*** EXTRACTED DATA Section Begins ***

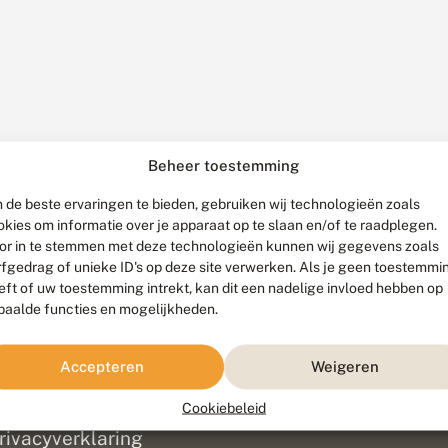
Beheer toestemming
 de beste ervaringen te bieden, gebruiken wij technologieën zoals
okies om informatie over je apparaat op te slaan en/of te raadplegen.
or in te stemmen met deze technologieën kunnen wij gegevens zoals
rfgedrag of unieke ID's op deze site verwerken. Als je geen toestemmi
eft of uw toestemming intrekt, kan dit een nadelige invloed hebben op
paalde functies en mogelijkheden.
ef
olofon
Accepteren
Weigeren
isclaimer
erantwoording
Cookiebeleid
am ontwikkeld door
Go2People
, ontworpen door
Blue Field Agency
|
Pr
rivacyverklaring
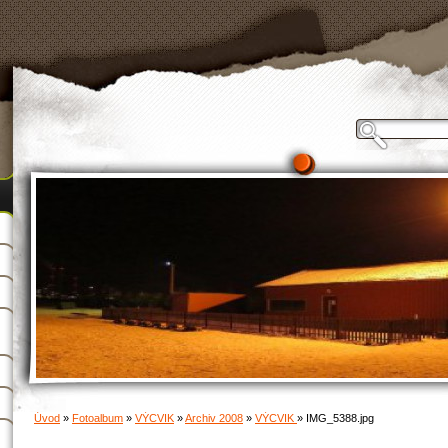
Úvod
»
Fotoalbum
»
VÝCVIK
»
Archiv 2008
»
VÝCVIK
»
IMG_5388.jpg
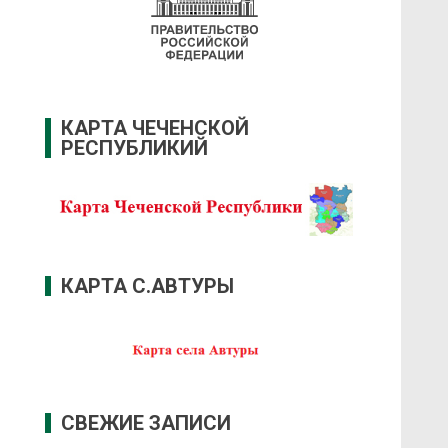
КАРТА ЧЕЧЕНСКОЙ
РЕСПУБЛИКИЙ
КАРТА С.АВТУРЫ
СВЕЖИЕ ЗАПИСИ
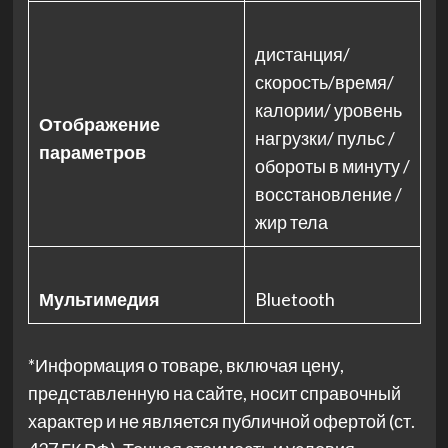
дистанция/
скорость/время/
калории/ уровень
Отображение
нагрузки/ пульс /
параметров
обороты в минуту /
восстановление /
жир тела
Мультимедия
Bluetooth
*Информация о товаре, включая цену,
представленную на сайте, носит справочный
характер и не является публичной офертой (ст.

*** EXTRACTED DATA Section Ends ***
*** EXTRACTED DATA Section Begins ***

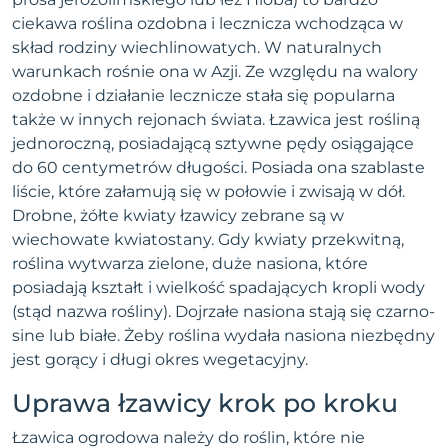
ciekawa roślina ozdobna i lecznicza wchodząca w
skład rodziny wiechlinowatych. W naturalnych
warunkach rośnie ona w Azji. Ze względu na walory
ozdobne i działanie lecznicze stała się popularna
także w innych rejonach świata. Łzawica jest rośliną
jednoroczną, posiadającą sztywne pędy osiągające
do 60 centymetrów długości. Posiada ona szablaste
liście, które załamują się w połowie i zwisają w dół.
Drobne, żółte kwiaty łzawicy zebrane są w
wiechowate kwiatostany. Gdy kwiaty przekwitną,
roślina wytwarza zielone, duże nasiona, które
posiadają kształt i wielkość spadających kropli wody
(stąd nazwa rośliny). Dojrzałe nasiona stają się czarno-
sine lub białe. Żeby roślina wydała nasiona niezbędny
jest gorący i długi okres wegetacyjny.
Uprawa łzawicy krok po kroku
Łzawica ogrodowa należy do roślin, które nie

*** EXTRACTED DATA Section Ends ***

■ WORK ORDER ■
The reply is to be one number, the count of lines in the records above that contain "nasiona".

■ TASK RESPONSE ■
3